MATERIAL FOR THIS EXERCISE:
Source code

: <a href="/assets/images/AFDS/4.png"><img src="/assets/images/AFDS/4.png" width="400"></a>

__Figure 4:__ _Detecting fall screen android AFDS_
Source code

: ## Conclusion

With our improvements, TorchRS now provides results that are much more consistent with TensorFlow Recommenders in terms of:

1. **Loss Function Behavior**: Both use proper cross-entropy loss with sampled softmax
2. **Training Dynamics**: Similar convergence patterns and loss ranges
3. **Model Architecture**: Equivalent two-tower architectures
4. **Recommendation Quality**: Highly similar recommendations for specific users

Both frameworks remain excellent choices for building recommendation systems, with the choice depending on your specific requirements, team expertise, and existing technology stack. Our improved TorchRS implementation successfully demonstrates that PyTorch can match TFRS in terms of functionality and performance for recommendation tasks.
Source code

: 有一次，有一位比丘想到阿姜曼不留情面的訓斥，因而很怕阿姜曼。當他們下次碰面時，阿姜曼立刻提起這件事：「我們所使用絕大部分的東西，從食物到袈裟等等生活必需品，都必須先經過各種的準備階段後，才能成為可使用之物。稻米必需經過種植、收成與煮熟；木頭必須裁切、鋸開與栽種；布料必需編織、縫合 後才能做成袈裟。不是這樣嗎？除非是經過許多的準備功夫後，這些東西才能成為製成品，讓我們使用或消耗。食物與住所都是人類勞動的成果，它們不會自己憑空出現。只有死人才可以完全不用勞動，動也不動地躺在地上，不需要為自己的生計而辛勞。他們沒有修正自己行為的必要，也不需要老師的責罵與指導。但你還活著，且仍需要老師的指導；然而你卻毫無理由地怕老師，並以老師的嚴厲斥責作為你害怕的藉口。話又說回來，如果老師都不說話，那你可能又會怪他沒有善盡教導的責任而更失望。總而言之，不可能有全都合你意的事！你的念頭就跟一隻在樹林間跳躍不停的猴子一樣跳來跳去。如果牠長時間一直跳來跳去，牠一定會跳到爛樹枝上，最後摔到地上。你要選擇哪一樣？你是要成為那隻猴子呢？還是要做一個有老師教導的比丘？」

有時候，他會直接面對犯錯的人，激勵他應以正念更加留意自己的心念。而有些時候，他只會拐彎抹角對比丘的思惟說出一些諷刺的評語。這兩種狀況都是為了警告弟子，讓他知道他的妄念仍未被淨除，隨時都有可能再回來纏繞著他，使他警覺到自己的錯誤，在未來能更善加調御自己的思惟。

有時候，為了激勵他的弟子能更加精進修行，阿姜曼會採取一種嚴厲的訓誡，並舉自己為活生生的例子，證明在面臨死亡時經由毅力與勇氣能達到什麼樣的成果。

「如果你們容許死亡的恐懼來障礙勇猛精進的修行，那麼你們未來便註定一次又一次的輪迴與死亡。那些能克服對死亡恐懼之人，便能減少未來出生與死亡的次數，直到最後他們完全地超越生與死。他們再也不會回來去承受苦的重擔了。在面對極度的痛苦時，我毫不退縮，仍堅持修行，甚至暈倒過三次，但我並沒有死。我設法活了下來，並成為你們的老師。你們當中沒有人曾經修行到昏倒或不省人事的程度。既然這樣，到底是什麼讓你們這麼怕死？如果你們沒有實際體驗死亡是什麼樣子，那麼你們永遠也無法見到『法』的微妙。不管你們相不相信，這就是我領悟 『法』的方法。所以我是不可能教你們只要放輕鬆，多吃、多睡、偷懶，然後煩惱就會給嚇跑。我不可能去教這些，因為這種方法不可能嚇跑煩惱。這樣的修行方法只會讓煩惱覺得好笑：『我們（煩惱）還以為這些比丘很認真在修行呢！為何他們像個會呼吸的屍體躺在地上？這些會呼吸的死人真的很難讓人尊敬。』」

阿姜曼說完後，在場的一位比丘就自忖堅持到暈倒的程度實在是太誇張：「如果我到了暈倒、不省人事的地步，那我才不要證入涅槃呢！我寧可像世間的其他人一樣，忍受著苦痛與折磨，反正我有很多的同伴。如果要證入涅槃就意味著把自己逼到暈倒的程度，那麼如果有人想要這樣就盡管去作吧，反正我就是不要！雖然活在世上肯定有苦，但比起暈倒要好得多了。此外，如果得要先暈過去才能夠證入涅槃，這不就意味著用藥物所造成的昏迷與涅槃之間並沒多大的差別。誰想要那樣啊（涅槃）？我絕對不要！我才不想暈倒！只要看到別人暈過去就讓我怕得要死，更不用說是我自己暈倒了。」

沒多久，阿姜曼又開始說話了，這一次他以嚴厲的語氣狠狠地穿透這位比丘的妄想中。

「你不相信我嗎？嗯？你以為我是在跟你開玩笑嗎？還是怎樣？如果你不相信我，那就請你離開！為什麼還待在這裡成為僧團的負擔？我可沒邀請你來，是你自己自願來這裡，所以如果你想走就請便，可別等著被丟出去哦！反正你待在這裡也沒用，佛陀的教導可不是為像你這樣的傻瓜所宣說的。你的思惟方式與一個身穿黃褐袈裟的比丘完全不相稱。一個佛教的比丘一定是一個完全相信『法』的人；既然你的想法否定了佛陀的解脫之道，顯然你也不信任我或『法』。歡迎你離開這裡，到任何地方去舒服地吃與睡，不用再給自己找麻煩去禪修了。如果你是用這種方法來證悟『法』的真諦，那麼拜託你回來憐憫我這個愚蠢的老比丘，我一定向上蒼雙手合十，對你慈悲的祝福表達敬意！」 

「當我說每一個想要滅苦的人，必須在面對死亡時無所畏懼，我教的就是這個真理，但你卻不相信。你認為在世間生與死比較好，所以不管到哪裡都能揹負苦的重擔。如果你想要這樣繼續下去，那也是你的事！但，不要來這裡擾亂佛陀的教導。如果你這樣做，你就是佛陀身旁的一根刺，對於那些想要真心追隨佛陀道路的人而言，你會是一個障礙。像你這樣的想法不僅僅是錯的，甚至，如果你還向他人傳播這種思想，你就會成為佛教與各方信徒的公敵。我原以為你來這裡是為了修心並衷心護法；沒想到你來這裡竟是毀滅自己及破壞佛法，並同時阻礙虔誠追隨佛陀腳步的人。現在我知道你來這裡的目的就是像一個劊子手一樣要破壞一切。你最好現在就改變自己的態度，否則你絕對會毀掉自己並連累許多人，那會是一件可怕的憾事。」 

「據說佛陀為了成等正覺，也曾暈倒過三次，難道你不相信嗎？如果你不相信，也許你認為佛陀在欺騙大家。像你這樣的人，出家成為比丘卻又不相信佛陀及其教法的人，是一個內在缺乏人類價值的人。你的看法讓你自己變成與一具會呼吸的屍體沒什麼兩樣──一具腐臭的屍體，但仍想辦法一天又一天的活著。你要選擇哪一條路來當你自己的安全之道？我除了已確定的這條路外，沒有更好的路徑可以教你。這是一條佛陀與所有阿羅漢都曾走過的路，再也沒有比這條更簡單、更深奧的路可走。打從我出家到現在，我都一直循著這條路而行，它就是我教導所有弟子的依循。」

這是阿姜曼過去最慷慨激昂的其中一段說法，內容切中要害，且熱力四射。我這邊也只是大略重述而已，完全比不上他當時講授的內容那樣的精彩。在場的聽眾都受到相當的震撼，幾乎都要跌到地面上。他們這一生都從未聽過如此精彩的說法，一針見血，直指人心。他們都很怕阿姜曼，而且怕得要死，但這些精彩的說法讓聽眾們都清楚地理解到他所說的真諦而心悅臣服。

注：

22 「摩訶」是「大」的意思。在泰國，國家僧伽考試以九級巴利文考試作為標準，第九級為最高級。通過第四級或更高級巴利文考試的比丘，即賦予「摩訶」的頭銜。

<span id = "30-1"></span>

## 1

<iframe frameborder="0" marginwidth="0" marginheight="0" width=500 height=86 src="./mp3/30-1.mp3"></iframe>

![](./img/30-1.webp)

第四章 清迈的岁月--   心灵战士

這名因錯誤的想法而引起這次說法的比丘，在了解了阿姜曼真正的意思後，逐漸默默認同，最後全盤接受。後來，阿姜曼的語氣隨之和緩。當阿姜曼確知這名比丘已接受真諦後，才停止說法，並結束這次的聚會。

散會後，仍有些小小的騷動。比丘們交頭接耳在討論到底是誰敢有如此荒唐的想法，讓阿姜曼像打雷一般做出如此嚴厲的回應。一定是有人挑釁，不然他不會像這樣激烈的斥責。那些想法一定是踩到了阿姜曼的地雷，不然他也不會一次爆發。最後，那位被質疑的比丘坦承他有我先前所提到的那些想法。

DIRECTIONS FOR THIS TASK: A single figure is required: the number of lines above in which the word "TorchRS" occurs.

REPLY: 2